## Aim of the task
Print the text lines of every item below word for word, leaving out the pictures.

╭─ Data supplied

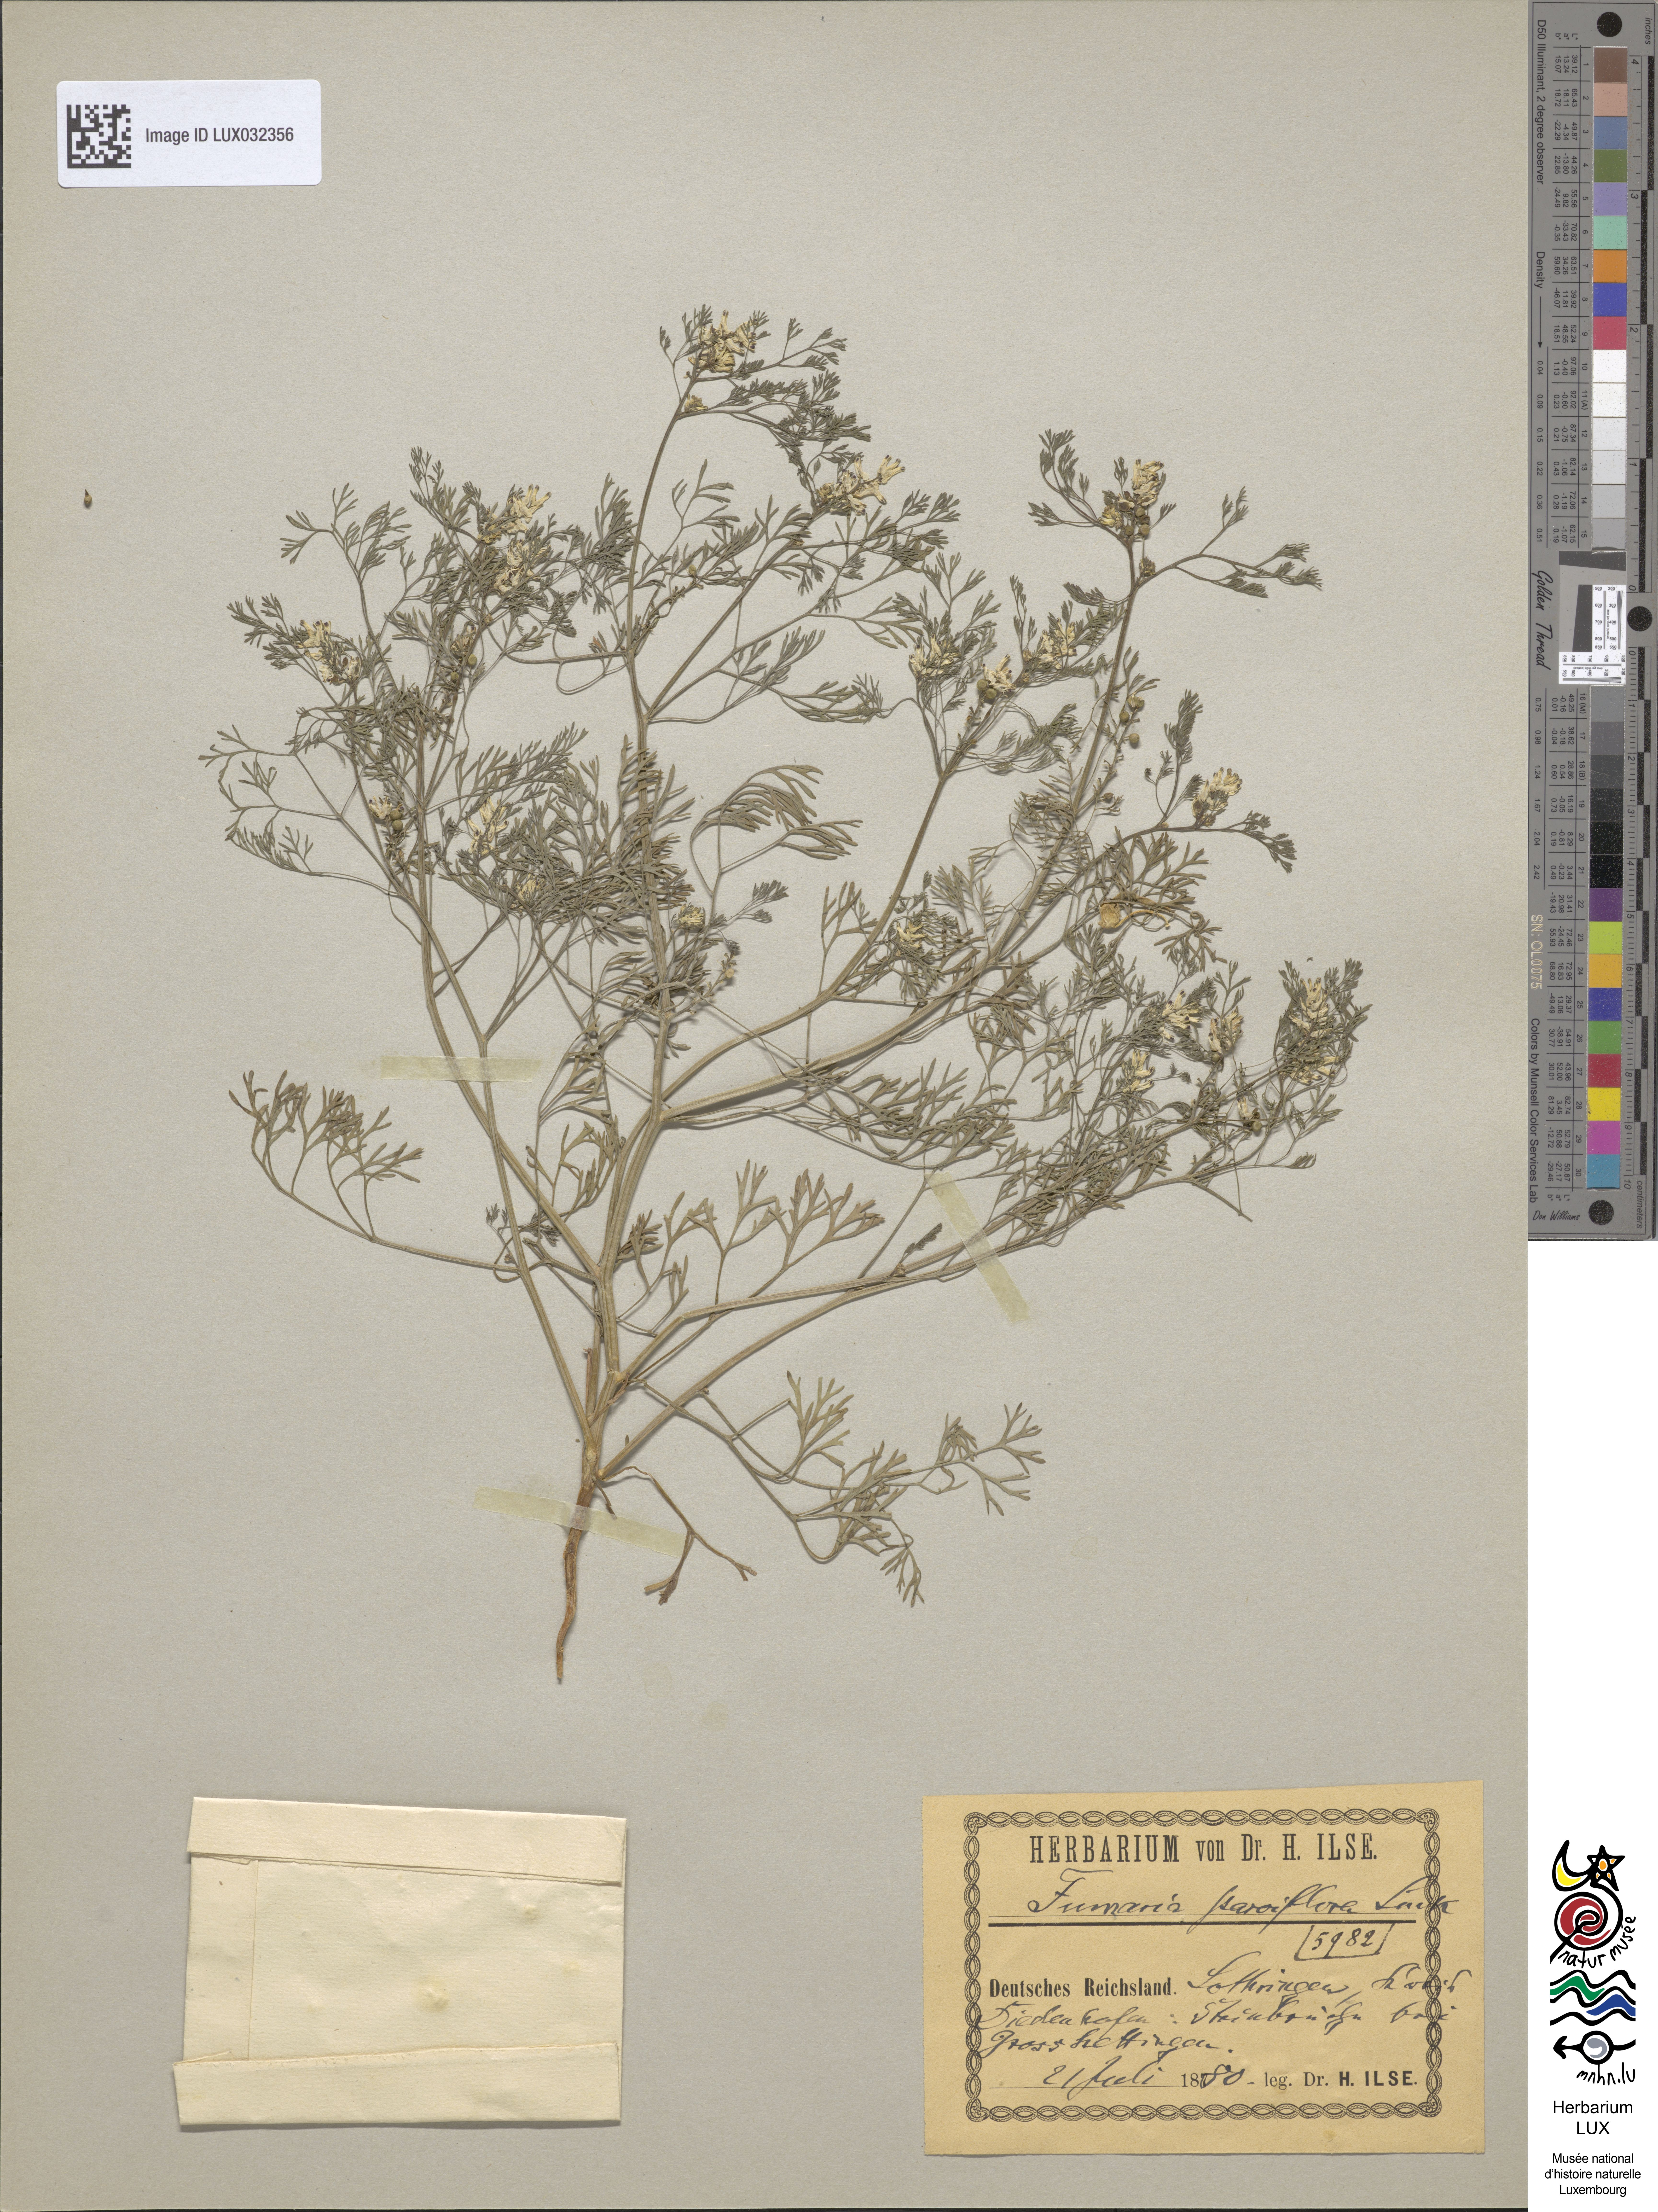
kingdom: Plantae
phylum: Tracheophyta
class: Magnoliopsida
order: Ranunculales
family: Papaveraceae
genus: Fumaria
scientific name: Fumaria parviflora
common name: Fine-leaved fumitory
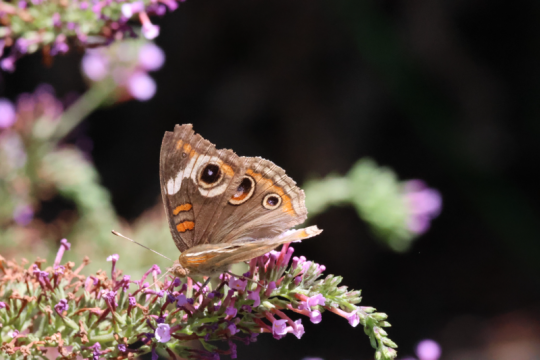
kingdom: Animalia
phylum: Arthropoda
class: Insecta
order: Lepidoptera
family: Nymphalidae
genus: Junonia
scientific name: Junonia coenia
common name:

╰─

## Correct output
kingdom: Plantae
phylum: Tracheophyta
class: Magnoliopsida
order: Ranunculales
family: Papaveraceae
genus: Fumaria
scientific name: Fumaria parviflora
common name: Fine-leaved fumitory
kingdom: Animalia
phylum: Arthropoda
class: Insecta
order: Lepidoptera
family: Nymphalidae
genus: Junonia
scientific name: Junonia coenia
common name:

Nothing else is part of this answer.